Question: If you were told that street addresses in Santa Barbara are numbered from 1 to 56 rather than 1 to 100, what do you think would be the effect on the matching algorithm?


Geocoding addresses, part II


Now we will look at the data table for the Eastside data set. The data set that you were given to work with was not perfectly designed for the address matching algorithm in ArcGIS. We will now fix the data table for Eastside.shp. Open the Attribute table for the Eastside shapefile.


Click on the Options button and select Add Field.



Add the following fields:


Name

Type

Width

Dir

Text

3

Sur_type

Text

5



Now we will edit the data table. Turn on the editor toolbar and start editing. Fill in each record in the new Dir field with the street direction. For example, if the Street segment name for a record is E Valerio St., fill in the Dir attribute for that record with E. Sur_type can be edited in the same way for each record. For the above example, E Valerio St., fill in the Sur_type with St. Now you will edit the Name field. Remove the direction prefixes (E, N, S, and W) and the type suffixes (St, Av, etc.). The Name field should now contain only the name of the street. For the example above, the field should contain Valerio. Examples of the field names and attributes are shown below.
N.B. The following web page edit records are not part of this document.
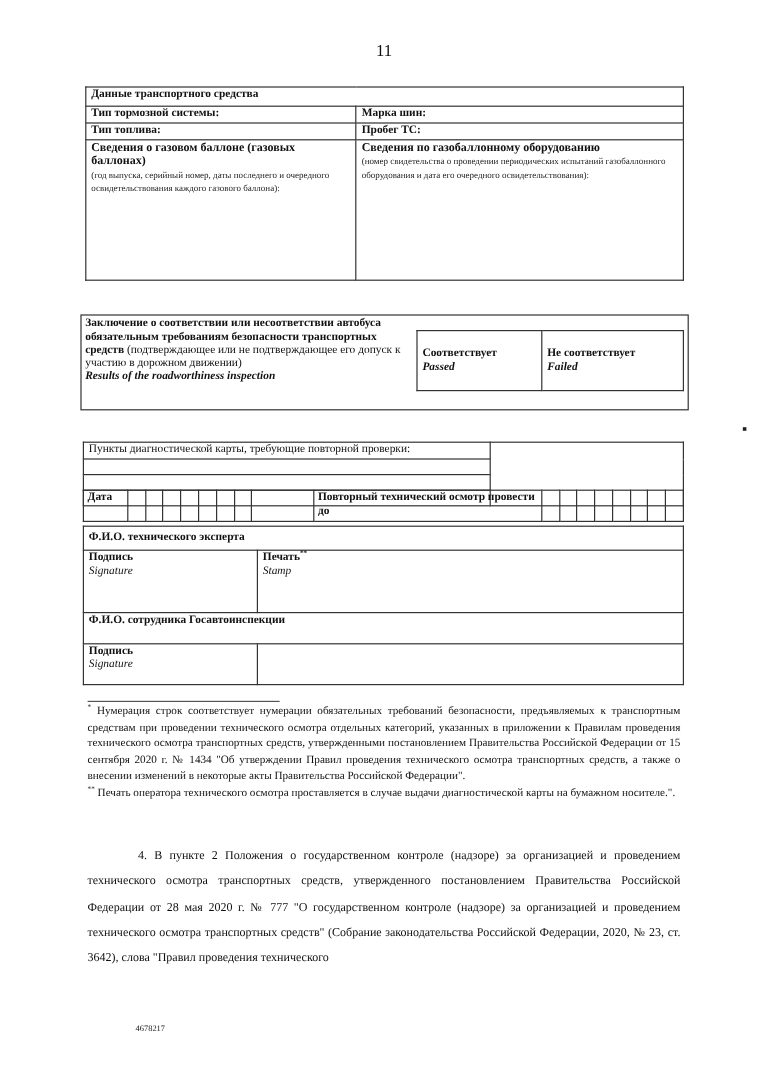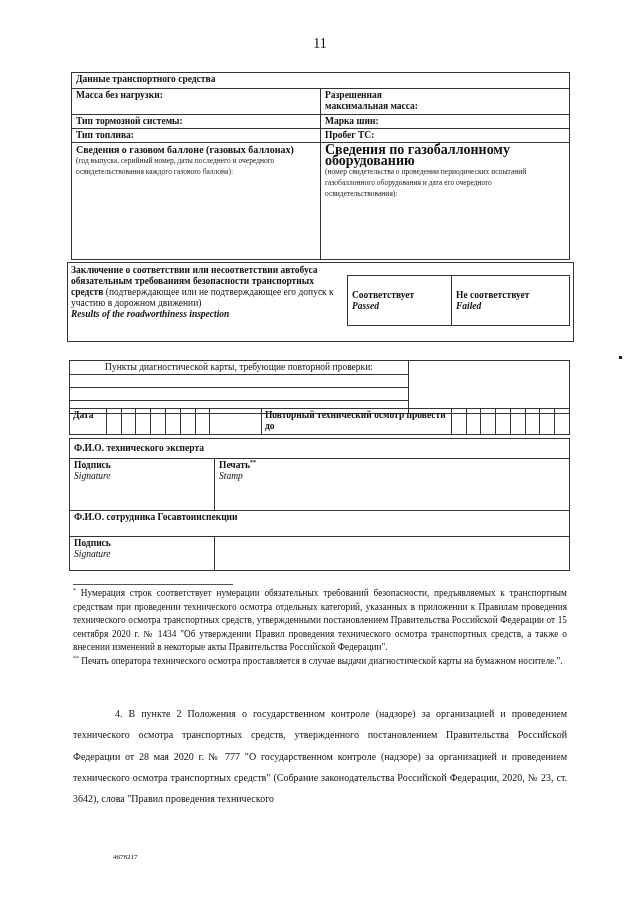--- a/index.html
+++ b/index.html
@@ -36,13 +36,6 @@
   <tbody>
       <tr style="height:16px">
     <td colspan="2" class="b center">Данные транспортного средства</td>
-  </tr>
-  <tr style="height:26px">
-    <td class="b" style="width:240px">Масса без нагрузки:</td>
-    <td class="b">
-      <div>Разрешенная</div>
-      <div>максимальная масса:</div>
-    </td>
   </tr>
   <tr style="height:14px">
     <td class="b">Тип тормозной системы:</td>

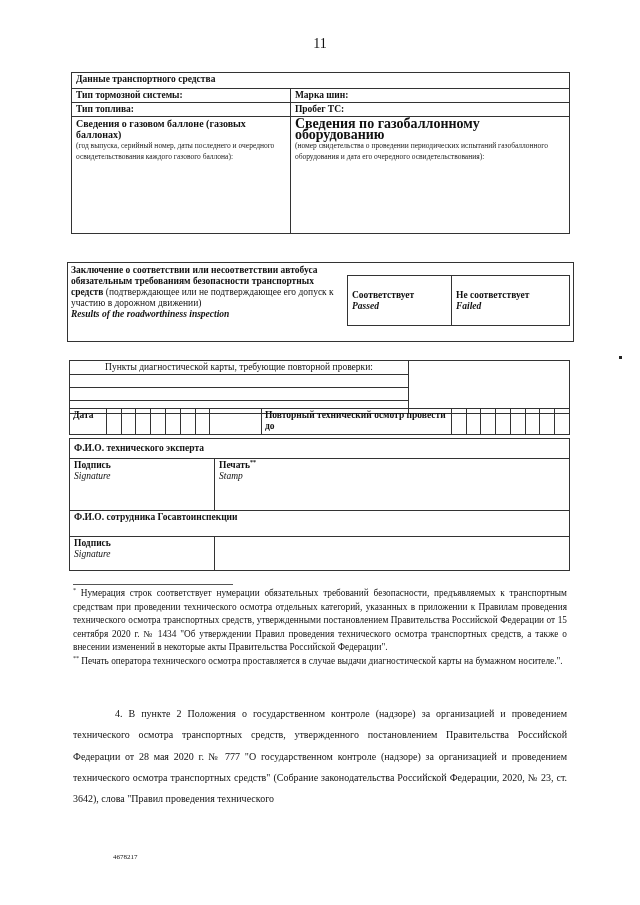--- a/index.html
+++ b/index.html
@@ -51,7 +51,7 @@
       <div class="small">(год выпуска, серийный номер, даты последнего и очередного освидетельствования каждого газового баллона):</div>
     </td>
     <td>
-      <div class="b" style="font-size:14px">Сведения по газобаллонному оборудованию</div>
+      <div class="b" style="font-size:10px">Сведения по газобаллонному оборудованию</div>
       <div class="small">(номер свидетельства о проведении периодических испытаний газобаллонного оборудования и дата его очередного освидетельствования):</div>
     </td>
   </tr>

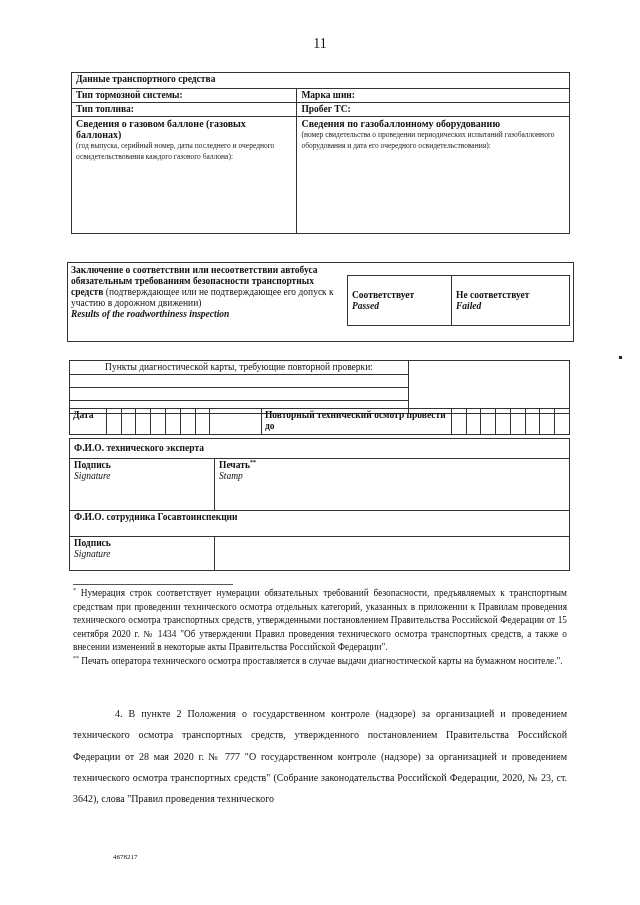--- a/index.html
+++ b/index.html
@@ -15,7 +15,7 @@
   .center { }
   .tbl1 { left: 71px; top: 72px; width: 499px; }
   .tbl2 { left: 67px; top: 262px; width: 505px; }
-  .tbl3 { left: 69px; top: 360px; width: 501px; text-align: center; }
+  .tbl3 { left: 69px; top: 368px; width: 501px; }
   .tbl4 { left: 69px; top: 408px; width: 501px; }
   .tbl5 { left: 69px; top: 438px; width: 501px; }
   .grid td { padding: 0; }

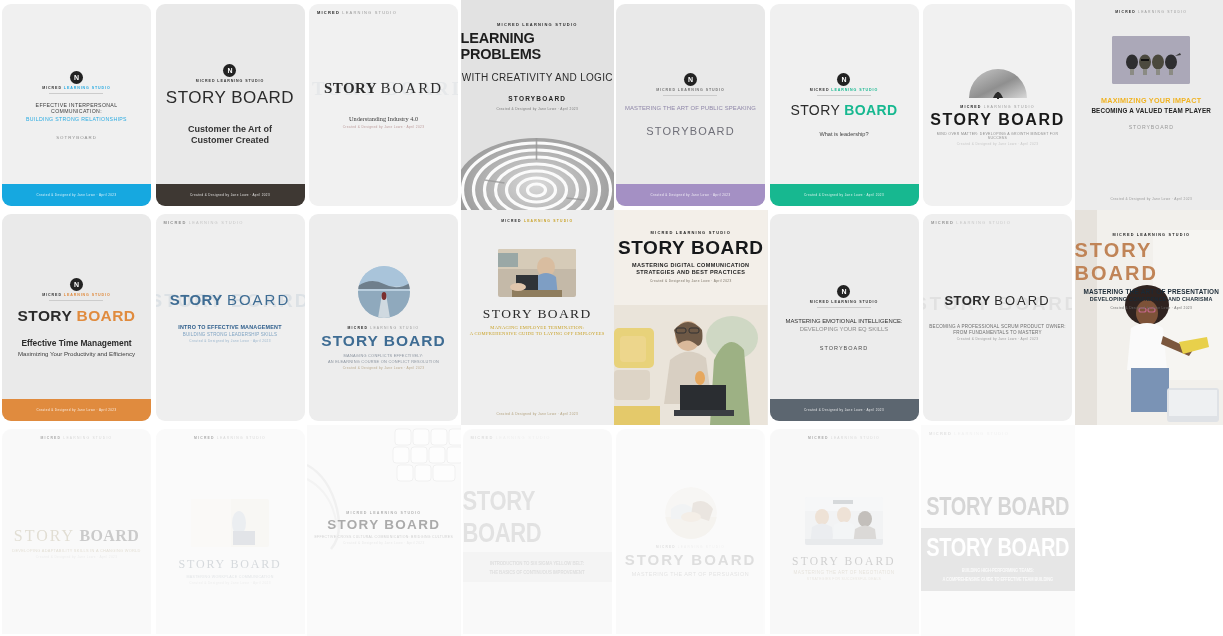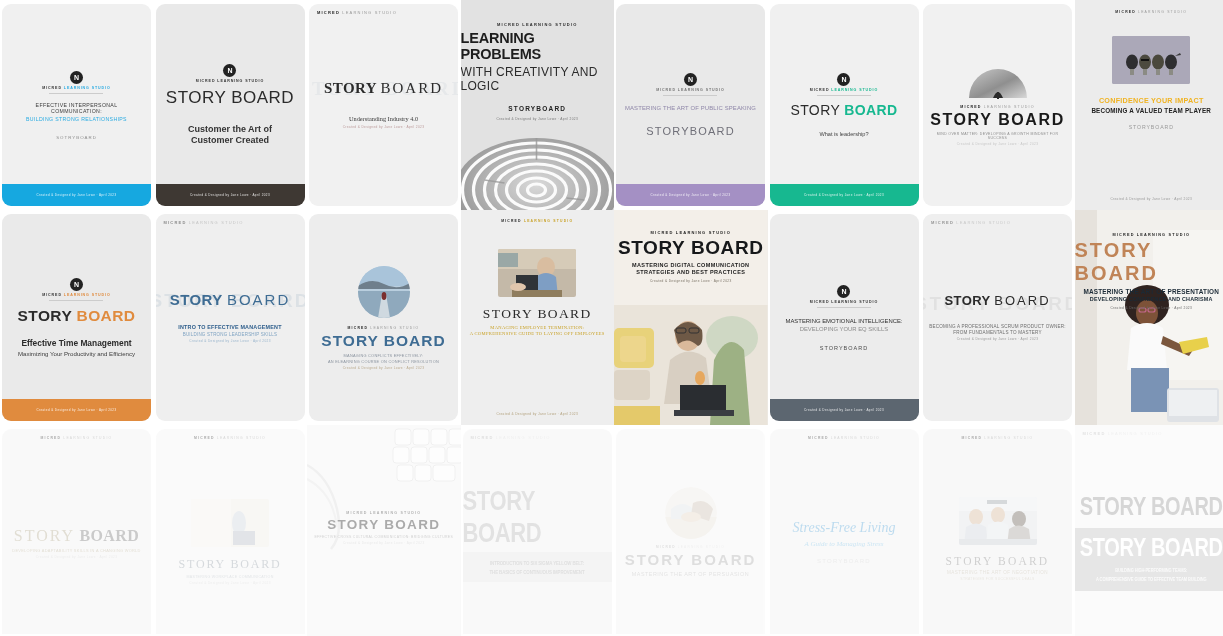--- a/index.html
+++ b/index.html
@@ -149,7 +149,7 @@
     <div class="card sq photo" style="background:#e2e2e2;justify-content:flex-start;padding-top:22px;">
       <div class="logo-inline" style="font-size:4px;color:#2b2b2b;">MICRED LEARNING STUDIO</div>
       <div style="font-size:14.5px;font-weight:800;letter-spacing:-.2px;color:#1d1d1d;margin-top:3px;">LEARNING PROBLEMS</div>
-      <div style="font-size:12px;font-weight:500;letter-spacing:.3px;color:#2b2b2b;margin-top:3px;">WITH CREATIVITY AND LOGIC</div>
+      <div style="font-size:10px;font-weight:500;letter-spacing:.3px;color:#2b2b2b;margin-top:10px;">WITH CREATIVITY AND LOGIC</div>
       <div style="font-size:6.5px;font-weight:800;letter-spacing:1.2px;color:#222;margin-top:12px;">STORYBOARD</div>
       <div class="caption" style="margin-top:5px;color:#777;">Created &amp; Designed by Jane Lowe · April 2023</div>
       <svg style="position:absolute;left:50%;transform:translateX(-50%);bottom:-30px;" width="165" height="120" viewBox="0 0 165 120">

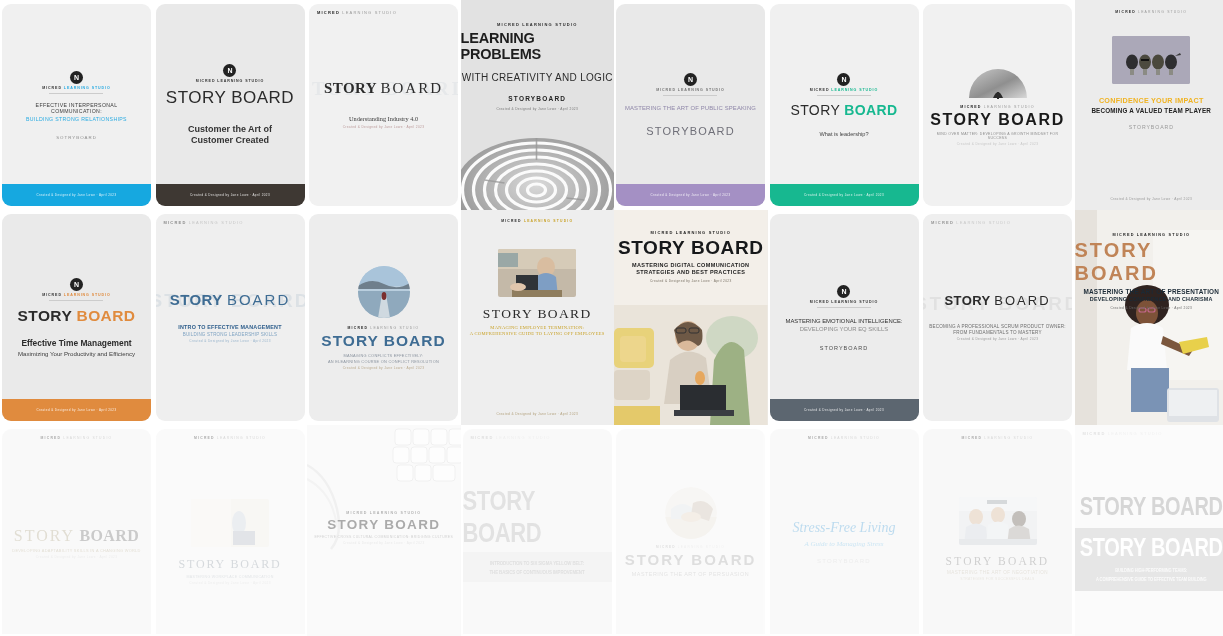--- a/index.html
+++ b/index.html
@@ -256,7 +256,7 @@
           <path d="M63 20 l5 -3 1 2 z" fill="#3a3a3a"></path>
         </svg>
       </div>
-      <div style="font-size:7.2px;font-weight:800;letter-spacing:.25px;color:#F0B323;margin-top:12px;">CONFIDENCE YOUR IMPACT</div>
+      <div style="font-size:7.2px;font-weight:800;letter-spacing:.25px;color:#F0B323;margin-top:12px;">MAXIMIZING YOUR IMPACT</div>
       <div style="font-size:6.3px;font-weight:700;letter-spacing:.2px;color:#222;margin-top:2px;">BECOMING A VALUED TEAM PLAYER</div>
       <div style="font-size:5.2px;letter-spacing:.9px;color:#999;margin-top:10px;">STORYBOARD</div>
       <div class="caption" style="position:absolute;bottom:9px;left:0;right:0;">Created &amp; Designed by Jane Lowe · April 2023</div>

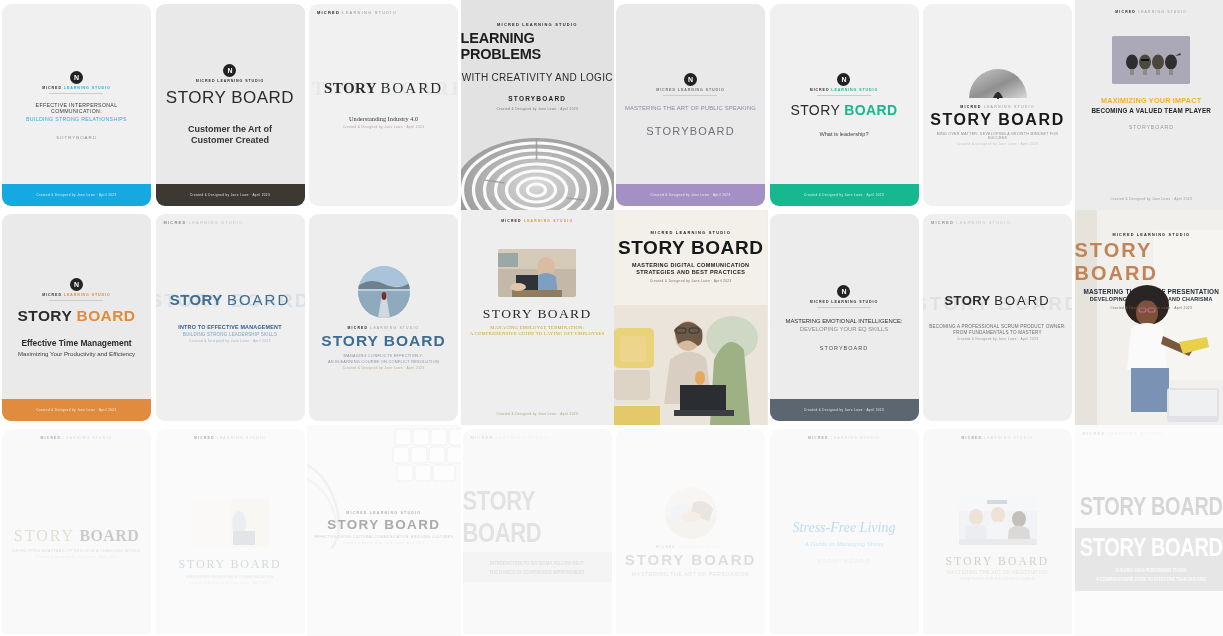--- a/index.html
+++ b/index.html
@@ -528,16 +528,6 @@
     </div>
   </div>
 
-  <div class="cell r3">
-    <div class="card faded" style="background:#f1f1f1;justify-content:center;">
-      <div class="topbadge logo-inline" style="font-size:3.4px;">
-        <span>MICRED</span> <span class="gray">LEARNING STUDIO</span>
-      </div>
-      <div class="serif" style="font-size:14px;font-style:italic;color:#5BA7D8;margin-top:20px;">Stress-Free Living</div>
-      <div class="serif" style="font-size:7px;font-style:italic;color:#7FC0E4;margin-top:4px;">A Guide to Managing Stress</div>
-      <div style="font-size:6px;letter-spacing:1.2px;color:#d3d3d3;margin-top:10px;">STORYBOARD</div>
-    </div>
-  </div>
 
   <div class="cell r3">
     <div class="card faded" style="background:#f0f0f0;justify-content:center;">

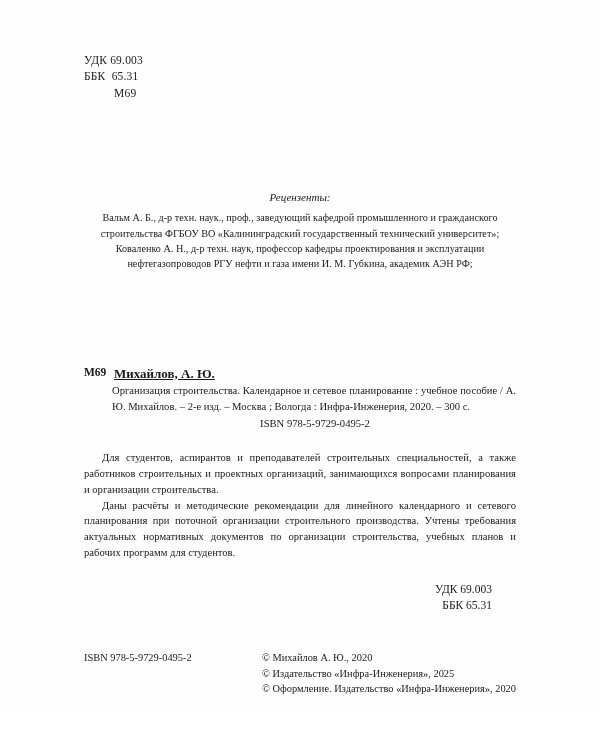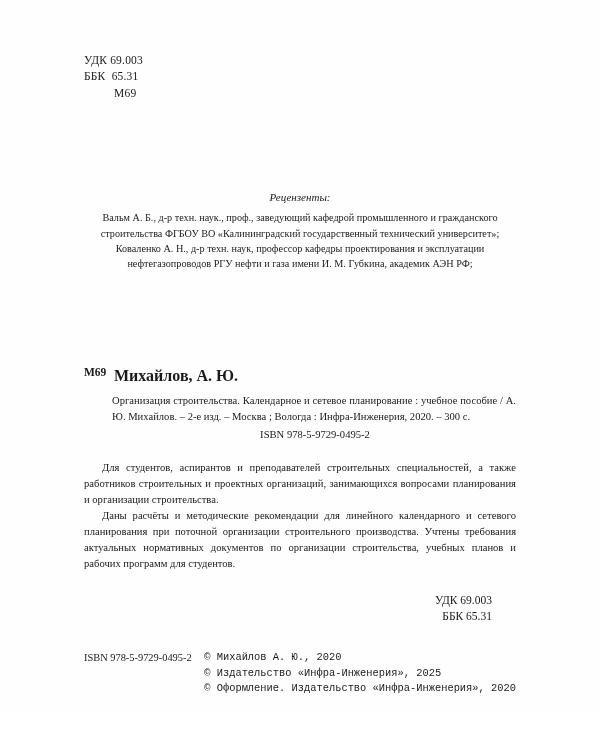--- a/index.html
+++ b/index.html
@@ -73,8 +73,9 @@
   .entry .author {
     font-weight: bold;
     margin-left: 30px;
-    font-size: 16px;
-    margin-bottom: 6px;
+    font-size: 13px;
+    margin-bottom: 0;
+    text-decoration: underline;
   }
   .entry .shelf {
     position: absolute;

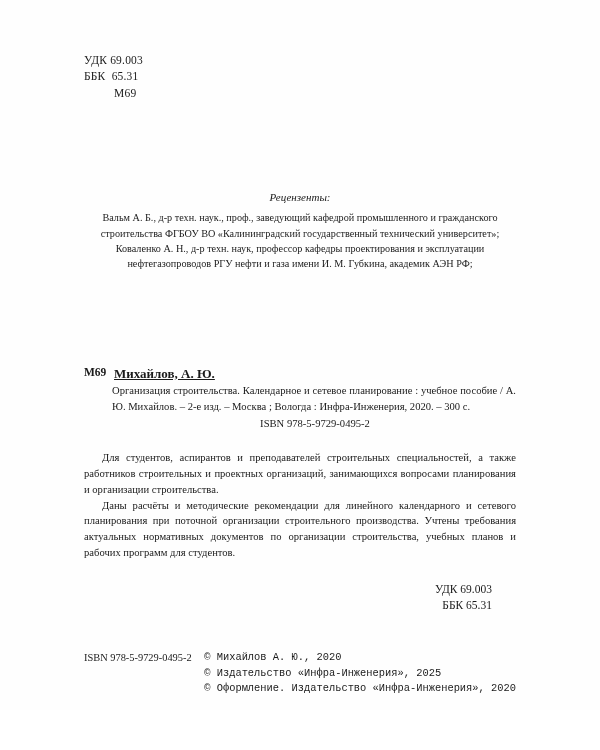--- a/index.html
+++ b/index.html
@@ -137,7 +137,7 @@
     white-space: nowrap;
   }
   .copy {
-    font-family: Liberation Mono, monospace;
+    font-family: Liberation Serif, serif;
   }
 </style>
 </head>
When you are certain that your edits are correct, save your edits and stop editing.

Question: Given your earlier experience with address matching, do you think that this will improve your match rate? Do you think that you will get any good matches, or only partial matches?


Create new address locator with the updated table just as we did earlier in the lab (remember to make use of the fields we created and to update the fields and the spelling sensitivity value). Re-geocode the addresses.


Question: What happened when you used Batch Match this time? Do you need to do interactive re-matching? Do you think that it is worthwhile to fully edit and optimize your street data table prior to address matching?


Question: It is, in fact, true that the streets in Santa Barbara are numbered from 1 to 56. Do you believe that your final map reflects the true locations of your 5 addresses? Is there a way to fix this? How would you do it?


The previous question deals with the problem of variation from the standard 1 to 100 numbering of street addresses on blocks in the United States. In Santa Barbara, street blocks are numbered from 1 to 56. Using your solution to the question, make the changes needed to the database, geocode the new data, and print the new view.


Turn this new view in with your lab.


Question: Do you think that making this change is important? Can you think of a real world problem that could be caused by poor address matching?


Conclusion


In this lab you have explored issues of data accuracy and optimization for use in a geocoding. It should be clear that while the geocoding algorithm is an automated procedure there are still many features of the process which the GIS user must control effectively in order to create effective analytic results. Understanding software documentation and referring to it when needed is an important part.